Alonso, C., & Pernthaler, J. (2005). Incorporation of glucose under anoxic conditions by bacterioplankton from coastal North Sea surface waters. Applied and Environmental Microbiology, 71(4), 1709-1716.


Cite as: http://hdl.handle.net/21.11116/0000-0001-D049-2
Abstract
It has been hypothesized that the potential for anaerobic metabolism might be a common feature of bacteria in coastal marine waters (L. Riemann and F. Azam, Appl. Environ. Microbiol. 68: 5554-5562, 2002). Therefore, we investigated whether different phylogenetic groups of heterotrophic picoplankton from the coastal North Sea were able to take up a simple carbon source under anoxic conditions. Oxic and anoxic incubations (4 h) or enrichments (24 h) of seawater with radiolabeled glucose were performed in July and August 2003. Bacteria with incorporated substrate were identified by using a novel protocol in which we combined fluorescence in situ hybridization and microautoradiography of cells on membrane filters. Incorporation of glucose under oxic and anoxic conditions was found in alpha-Proteobacteria, gamma-Proteobacteria, and the Cytophaga-Flavobacterium cluster of the Bacteroidetes at both times, but not in marine Euryarchaeota.
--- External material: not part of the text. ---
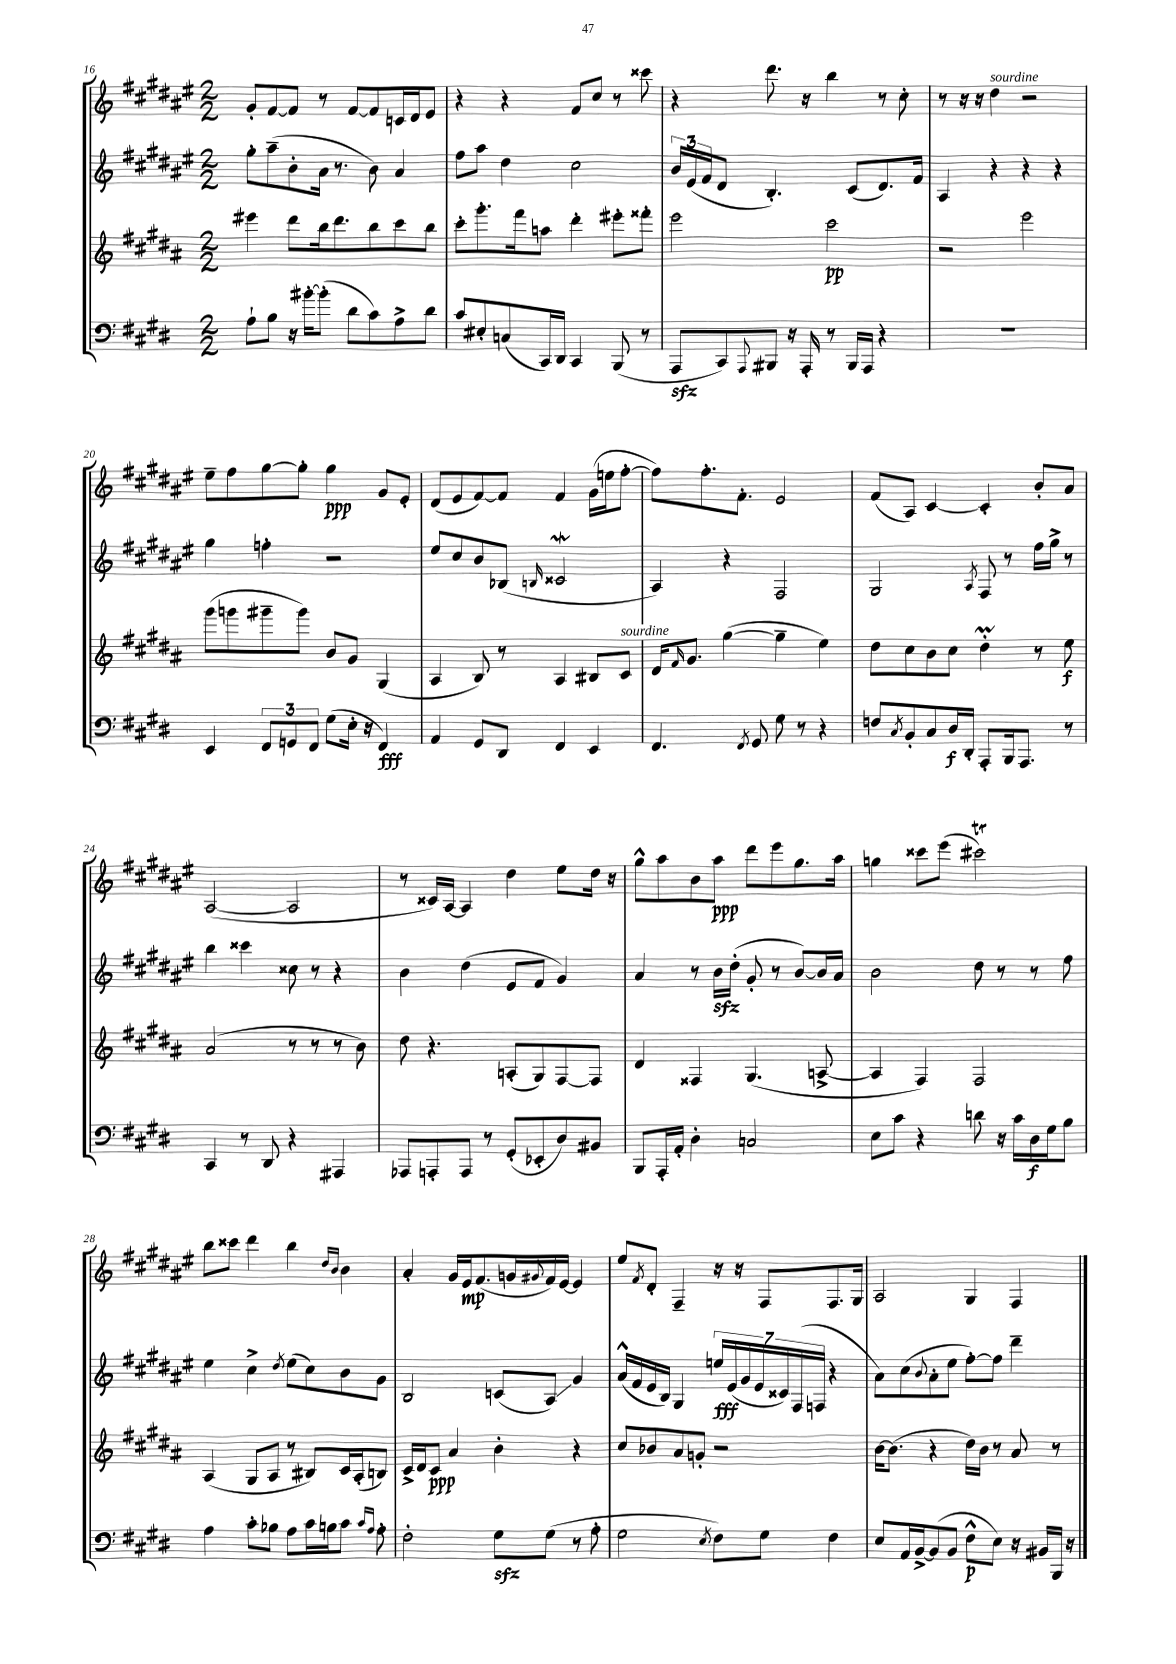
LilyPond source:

In July, the majority of cells belonging to the alpha-proteobacterial Roseobacter clade showed tracer incorporation both in oxic incubations and in oxic and anoxic enrichments. In August, only a minority of the Roseobacter cells, but most bacteria affiliated with Vibrio spp., were able to incorporate the tracer under either condition. A preference for glucose uptake under anoxic conditions was observed for bacteria related to Alteromonas and the Pseudoalteromonas-Colwellia group. These genera are commonly considered to be strictly aerobic, but facultatively fermentative strains have been described. Our findings suggest that the ability to incorporate substrates anaerobically is widespread in pelagic marine bacteria belonging to different phylogenetic groups. Such bacteria may be abundant in fully aerated coastal marine surface waters.